2013 Native American $1 Coins

in Native American Dollars

The 2013 Native American $1 Coins will mark the fifth year in a series of strikes from the US Mint honoring the contributions of Native Americans to the United States of America.

2013 Native American $1 Coins, Obverse (US Mint image)

2013 Native American $1 Coins, Obverse - Click to Enlarge

Congress authorized this series with the Native American $1 Coin Act signed into law by President George W. Bush on September 20, 2007 to become Public Law 110-82. The specific language of the Act required the reverse designs to contain "images celebrating the important contributions made by Indian tribes and individual Native Americans to the development of the United States and the history of the United States."

To that end, the Mint started the new series in 2009 with the release of the 2009 "Three Sisters" Native American Coin.

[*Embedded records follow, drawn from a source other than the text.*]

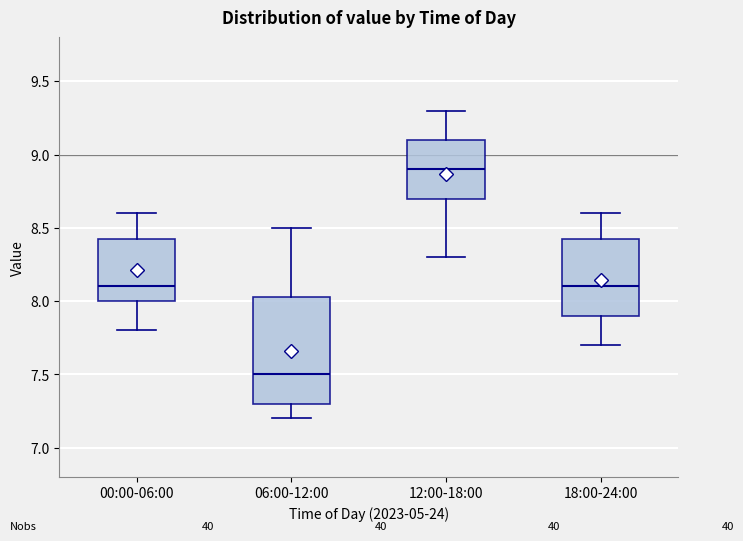

Reading left to right, read every box against the y-axis: the position of its median line, the range the box covers, and the ends of its whiskers. The values are not printed on the chart, so give them approximately, as read against the axis.

00:00-06:00: median 8.10, box 8.00 to 8.45, whiskers 7.80 to 8.60
06:00-12:00: median 7.50, box 7.30 to 8.05, whiskers 7.20 to 8.50
12:00-18:00: median 8.90, box 8.70 to 9.10, whiskers 8.30 to 9.30
18:00-24:00: median 8.10, box 7.90 to 8.45, whiskers 7.70 to 8.60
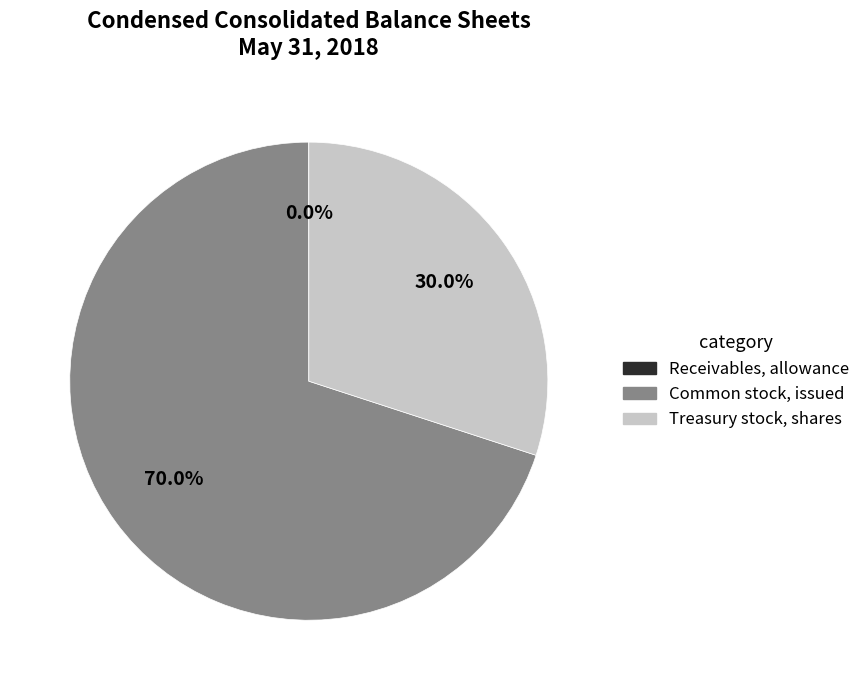

Is the sum of Treasury stock, shares and Common stock, issued greater than half?

Yes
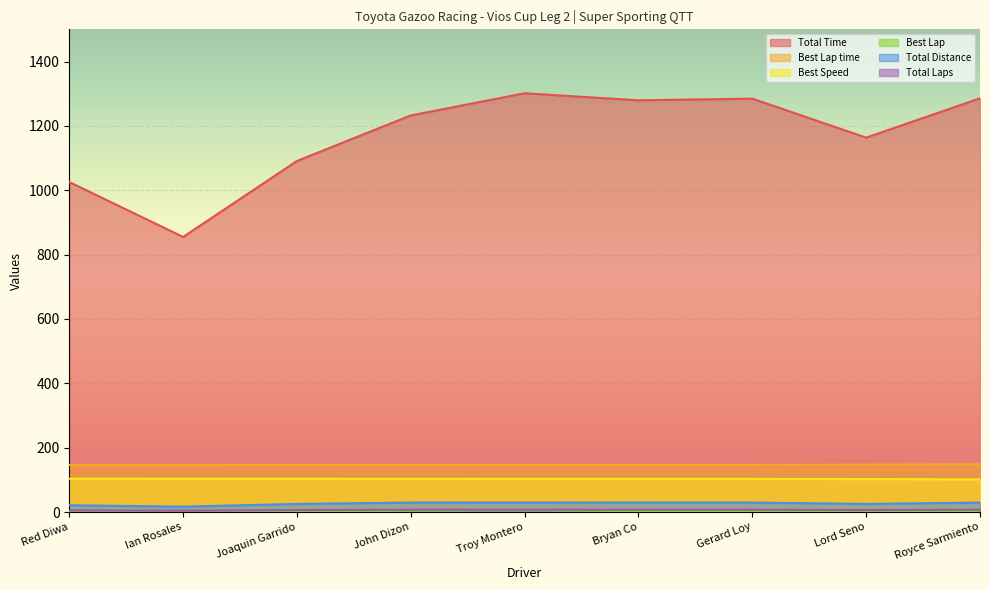

How many interior local valleys does the Total Distance series have?

2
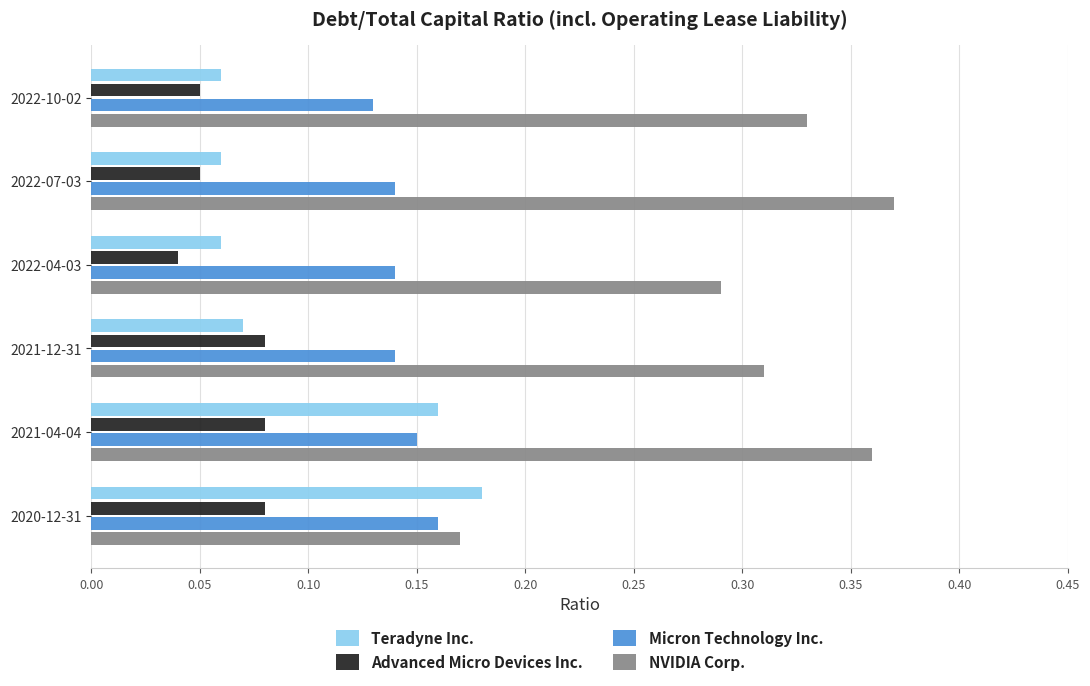

Which category has the lowest value across all series?

2022-04-03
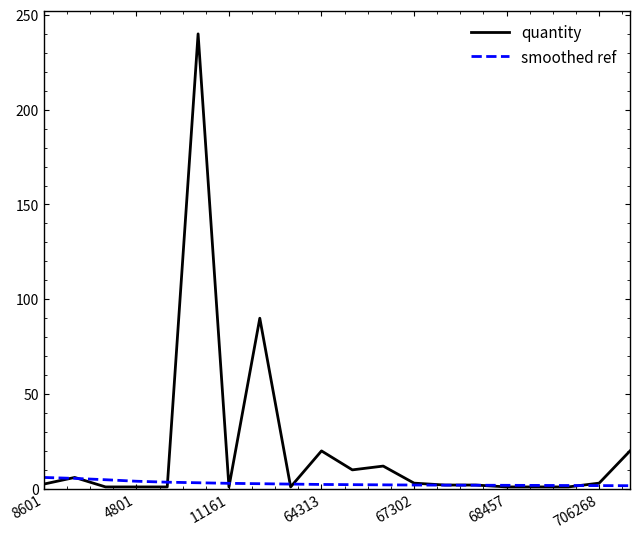

Which series has the largest total across all categories?

quantity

It showcased a woman planting seeds of corn, beans and squash together in a method developed by the Native Americans around 1000 A.D.

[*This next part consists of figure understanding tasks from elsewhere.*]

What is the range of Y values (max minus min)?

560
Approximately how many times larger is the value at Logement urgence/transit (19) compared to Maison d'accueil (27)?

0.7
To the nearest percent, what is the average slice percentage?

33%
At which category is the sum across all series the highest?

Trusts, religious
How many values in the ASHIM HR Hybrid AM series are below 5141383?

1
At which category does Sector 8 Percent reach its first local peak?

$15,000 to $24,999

Following that release in 2010 was a design honoring the Haudenosaunee Confederation, also known as the Iroquois Confederacy. This 2010 Native American $1 Coin honored the diplomatic and political alliance formed by five tribes in the early 1400’s.

Then, in 2011, the reverse design was emblematic of the peace treaties between tribes and European settlers as they arrived in the New World. Specifically, the 2011 strike showed the hands of Supreme Sachem Ousamequin Massasoit and Governor John Carver exchanging the peace pipe in 1621.

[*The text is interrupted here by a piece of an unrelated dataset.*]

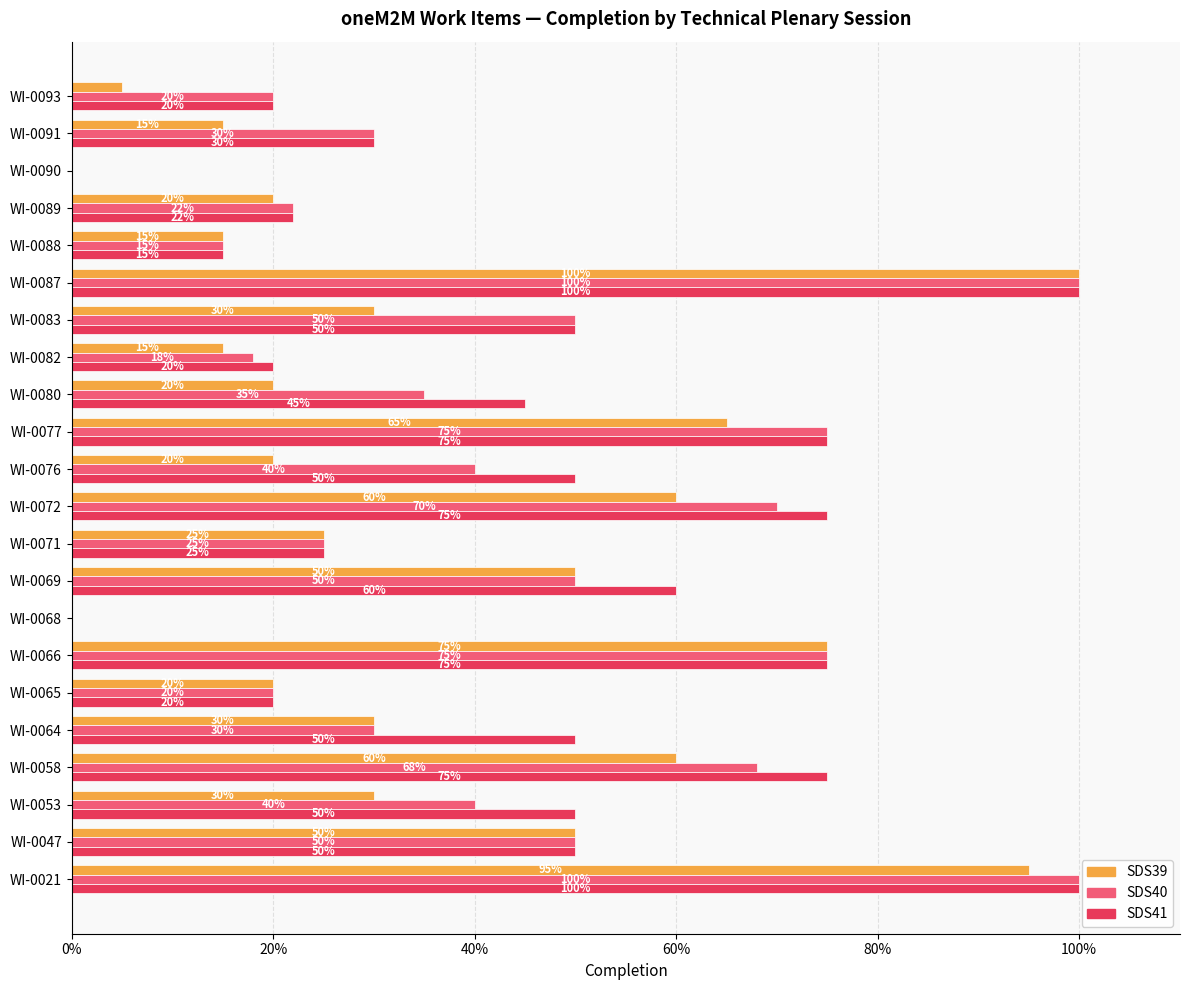

What are all the series names shown in the legend?

SDS39, SDS40, SDS41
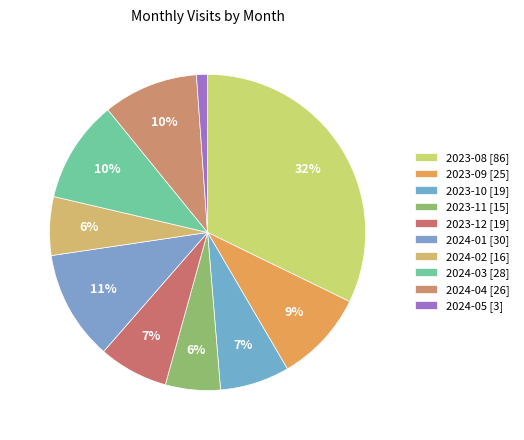

Count the number of slices in the pie.

10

The obverse of all strikes in the series contains the same portrait of Sacagawea featured on a dollar coin by the Mint since 2000. Sacagawea was a young Shoshone woman who served as a guide to the Lewis and Clark Expedition in the early 1800’s.

Shown on the reverse of the 2013 Native American $1 Coin will be a design continuing the series emblematic of the contributions made by Native Americans to the history of the United States.